**Work to complete:** All lines with the word "moved" must be pulled from the entries below.
═══ Input ═══
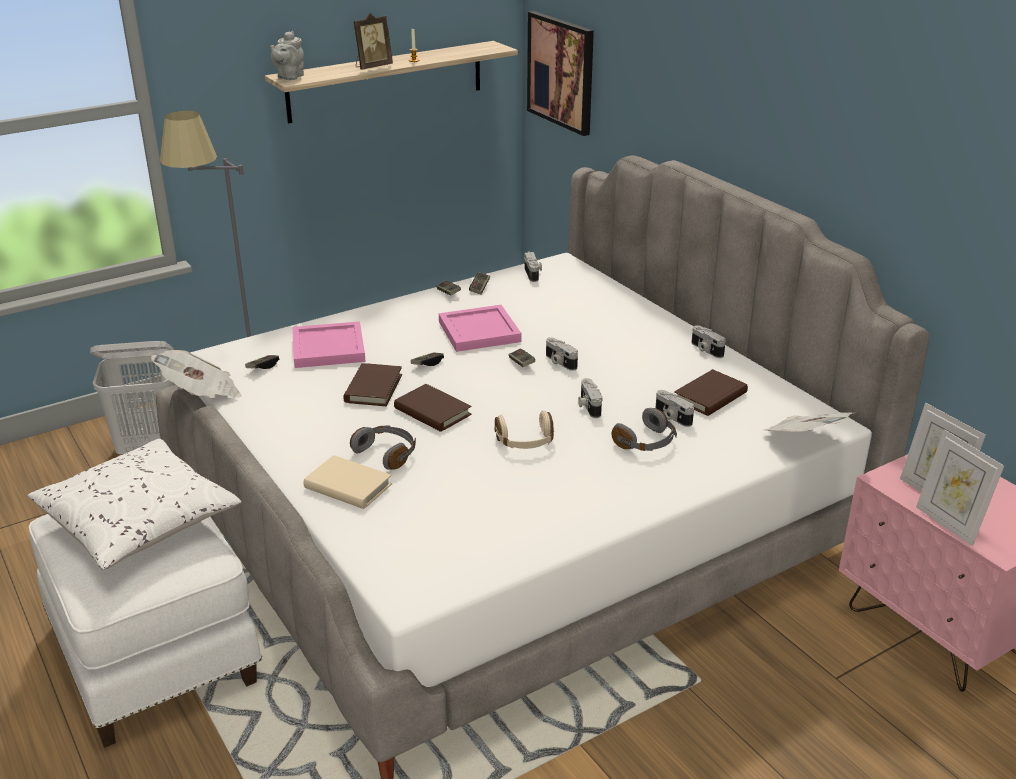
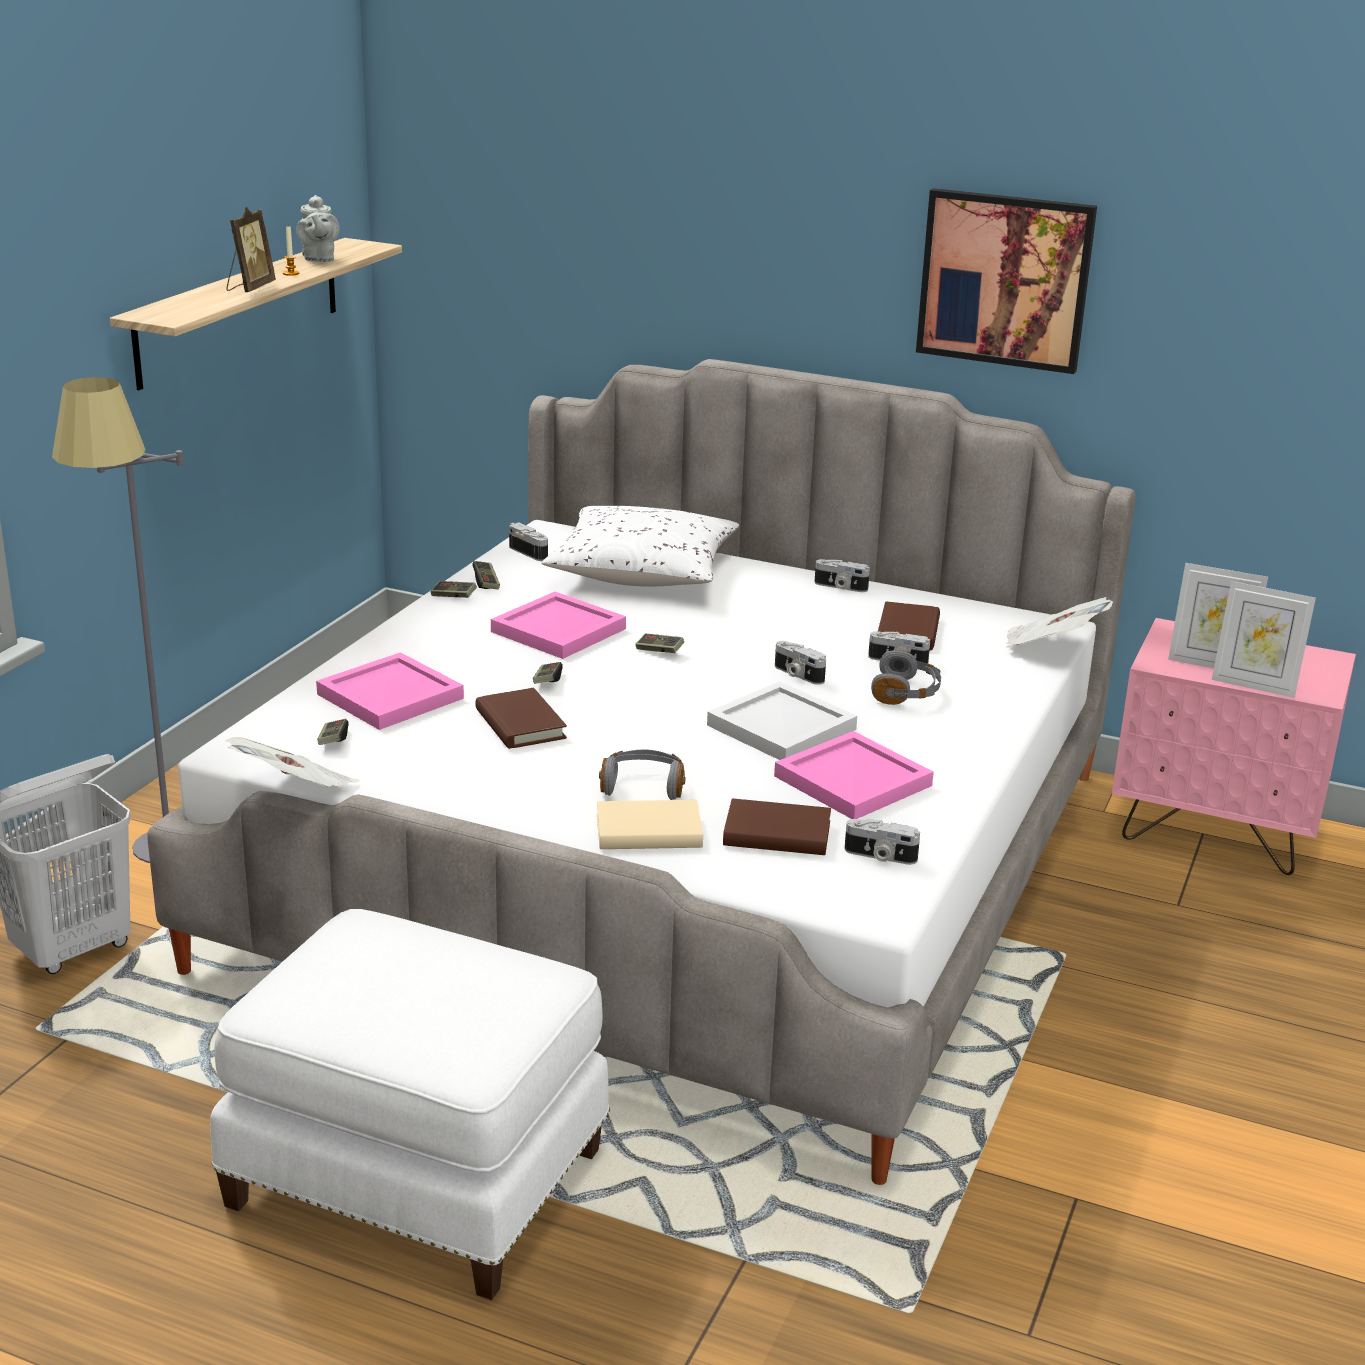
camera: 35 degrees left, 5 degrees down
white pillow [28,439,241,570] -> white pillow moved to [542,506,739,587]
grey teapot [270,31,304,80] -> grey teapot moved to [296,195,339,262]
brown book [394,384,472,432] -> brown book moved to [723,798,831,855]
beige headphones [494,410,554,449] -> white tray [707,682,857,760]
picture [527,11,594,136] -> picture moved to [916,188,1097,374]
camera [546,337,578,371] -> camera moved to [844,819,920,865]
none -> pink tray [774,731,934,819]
═══
**Reply to the task:**
white pillow [28,439,241,570] -> white pillow moved to [542,506,739,587]
grey teapot [270,31,304,80] -> grey teapot moved to [296,195,339,262]
brown book [394,384,472,432] -> brown book moved to [723,798,831,855]
picture [527,11,594,136] -> picture moved to [916,188,1097,374]
camera [546,337,578,371] -> camera moved to [844,819,920,865]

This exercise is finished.